The Systemic Reform in Mathematics and Science course is a “capstone” experience in our graduate program and approaches understanding the processes of systemic reform in mathematics and science education through the lens and associated methodologies of systems theory. The course is meant to be broadly synthesizing and situating.  It is to be synthesizing because students are encouraged to bring together, make visible and attempt to apply much of what they have learned related to mathematics and science education. It to be situating because students are asked to think about how their activities, insights and levels of engagement might be seen to fit in and restructure the systems in which we all play an important role as we live out our personal and professional lives. 

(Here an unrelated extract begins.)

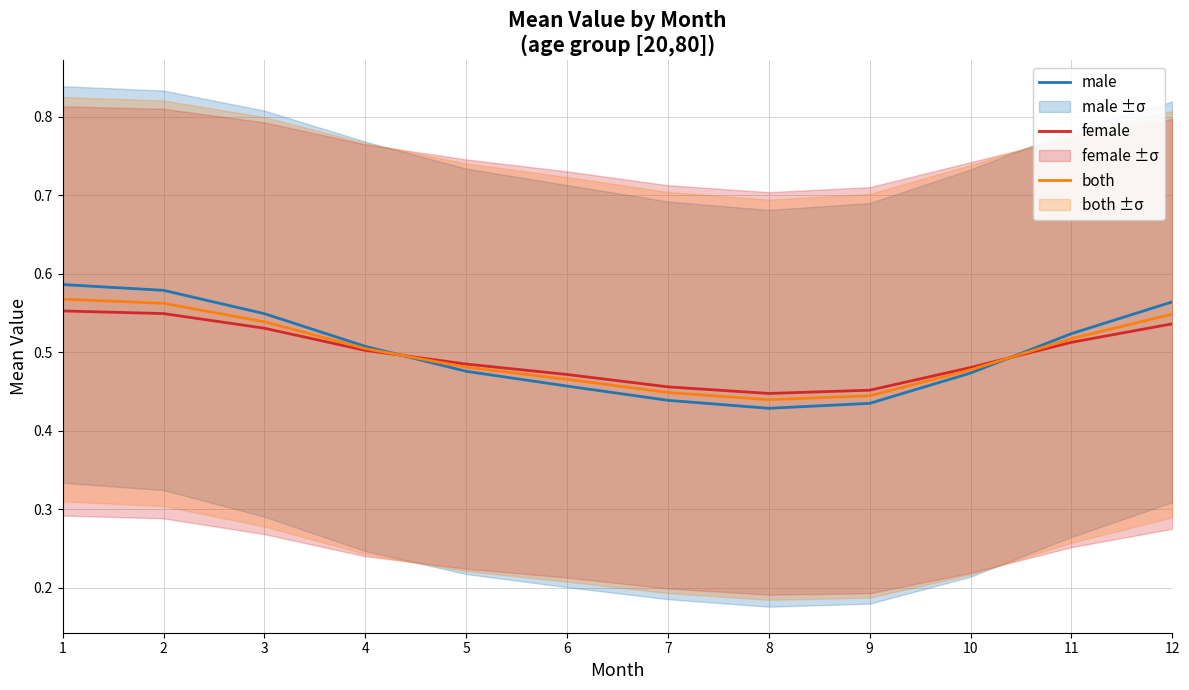

At which category is the sum across all series the highest?

1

Systems theory has various "schools" and this course will engage many of these with the goal of improving efforts to bring about and support content-specific reform in mathematics and science education.  Systems are considered dynamic entities where structure – as the dynamic interaction of parts, over time, with feedback, and where the "whole is more than the sum of the parts"– creates behavior.  To change the behavior of a system (e.g., to bring about reform) the structure must be understood, engaged and, potentially, altered.  Mental models and modeling play vital roles in systems discourse and systems methodologies, and thus will be the primary focus of our analyses and activities as we look to understand and advance systemic reform at various levels of personal, and group-level, interest and engagement.  The “hard” issues related to the dynamics of systemic reform, situated relative to our efforts to make better sense of systems theory as an approach, will frame our progression through the course.  In addition to working through the shared readings and assignments of the course, studens form project team will pursue an analysis of one of the hard issues of systemic reform from within a systems theoretical framework. Students develop working abilities related to three kinds of modeling tools associated with systems theory:  1) causal-loop diagrams, 2) finite-difference modeling, and 3) agent-based modeling.